Lavinya Dergisi
SEVMEK
Aşk fenomeni, sevgi ilişkilerinin nörobiyolojisi, flört oyunları, papatya fallarının ötesine geçti. “Üsküdar’a gider iken aldı da bir yağmur…” ile başlayan, kâtibe yakışan kolalı da gömlek mazide kaldı. Oysa dün ve bugün hakkında nice tanımlamalar yapıldı.
Sevmek; gözlerinin içinin gülmesi, yolunu gözlemek, birlikte zaman geçirmeyi çok istemektir.
Sevmek; kalbinin sevinçle kaplanması, ortak yaşanmışlıklar, bağlanmaktır.
Sevmek; kiminin sadece sevginin sözünü etmesi, kimisinin gerçekten sevmesi demektir.
Sevmek; cümlelere nice fiiller eklemektir: kabullenmek, korumak, özveride bulunmak, karşılık beklememek gereklidir.
Sevmek; vuslata ilerlemektir. İki gönlün “Allah’ın emri, Peygamberin kavli…” ile başlayan hikâyelerine “evet” cevabını vermektir.
Aşk vitrini denilen büyüye kapılmamak da bir gerçektir. Şöyle ki; tüm zaaflarıyla, hatalarıyla, korkularıyla onu kabullenmektir. İnceliklerdir. Şöyle ki;
Bir gün ermişin birine sormuşlar:
- Sevginin sadece sözünü edenlerle, onu yaşayanlar arasında ne fark var?
Ermiş cevap vermiş:
- Buyurun göstereyim.
Ermiş faaliyete geçmiş. Önce sevgiyi dilden gönle indirememiş olanları çağırmış. Bir sofra hazırlamış. Misafirler oturmuş, tabaklar içinde sıcak çorbalar ve arkasından da derviş kaşıkları denilen bir metre boyunda kaşıklar gelmiş. Ermiş:
- Bu kaşıkların ucundan tutup yiyeceksiniz.
Misafirlerin çorbalarını içmek için yaptıkları teşebbüsler başarısız olmuş ve döküp saçmışlar. En sonunda becerememiş, sofradan aç kalkmışlar. Bunun üzerine ermiş yeniden konuşmuş:
- Şimdi sofraya gerçek sevgiyi bilenleri çağıralım.
Yüzleri aydınlık, gözleri gülümseyen, ışıklı insanlar gelmiş. Sevgiyi bilenler yemeğe başlamış. Her biri uzun boylu kaşığı çorbasına daldırarak, yanındakine uzatarak içirmiş, diğerini doyurmuş. Böylece hepsi doymuş ve sofradan şükrederek kalkmış.

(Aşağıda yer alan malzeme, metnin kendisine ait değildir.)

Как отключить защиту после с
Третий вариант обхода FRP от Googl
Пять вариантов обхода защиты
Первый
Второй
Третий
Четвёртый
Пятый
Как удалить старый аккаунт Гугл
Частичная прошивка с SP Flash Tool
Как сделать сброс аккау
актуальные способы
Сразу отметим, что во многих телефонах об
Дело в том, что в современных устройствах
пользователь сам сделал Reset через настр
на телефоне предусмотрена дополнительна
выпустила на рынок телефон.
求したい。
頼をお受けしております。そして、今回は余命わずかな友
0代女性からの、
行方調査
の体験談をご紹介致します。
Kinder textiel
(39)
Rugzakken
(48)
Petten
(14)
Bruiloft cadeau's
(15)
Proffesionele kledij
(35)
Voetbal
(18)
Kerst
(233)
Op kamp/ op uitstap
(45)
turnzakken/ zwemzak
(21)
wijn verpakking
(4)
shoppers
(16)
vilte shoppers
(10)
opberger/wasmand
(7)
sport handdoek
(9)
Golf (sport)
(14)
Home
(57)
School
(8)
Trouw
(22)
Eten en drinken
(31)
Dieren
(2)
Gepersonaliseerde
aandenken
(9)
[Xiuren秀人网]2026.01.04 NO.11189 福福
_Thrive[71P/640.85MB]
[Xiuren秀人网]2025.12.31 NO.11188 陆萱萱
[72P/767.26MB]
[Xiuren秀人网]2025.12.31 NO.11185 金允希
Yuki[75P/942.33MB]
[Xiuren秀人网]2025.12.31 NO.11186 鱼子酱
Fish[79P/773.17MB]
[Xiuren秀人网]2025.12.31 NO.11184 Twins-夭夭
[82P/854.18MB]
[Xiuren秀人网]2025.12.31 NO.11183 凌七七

Sevmek; ermişin oyununu anlamaktır.
Sevmek; karşındakinin açlığını, ihtiyaçlarını, zaaflarını görmektir.
Sevmek; daima haklı olmak değil, gerektiğinde susmayı, paylaşmayı bilmektir.
Sevmek; “Ben” diyerek sofradan aç kalmak veyahut “Biz” diyerek hayatın en büyük ziyafetlerine doyarak kalkmaktır.
Şıpsevdilik değil, hızla tüketilen dijital aşk oyunlarına kanmamaktır. Yüzeyde parlayan değil, derinde kök salan şu bağdır. “Kâtibim ne derse, ben ona uyarım…” dizeleriyle, belki de o eski şarkıları hatırlamaktır.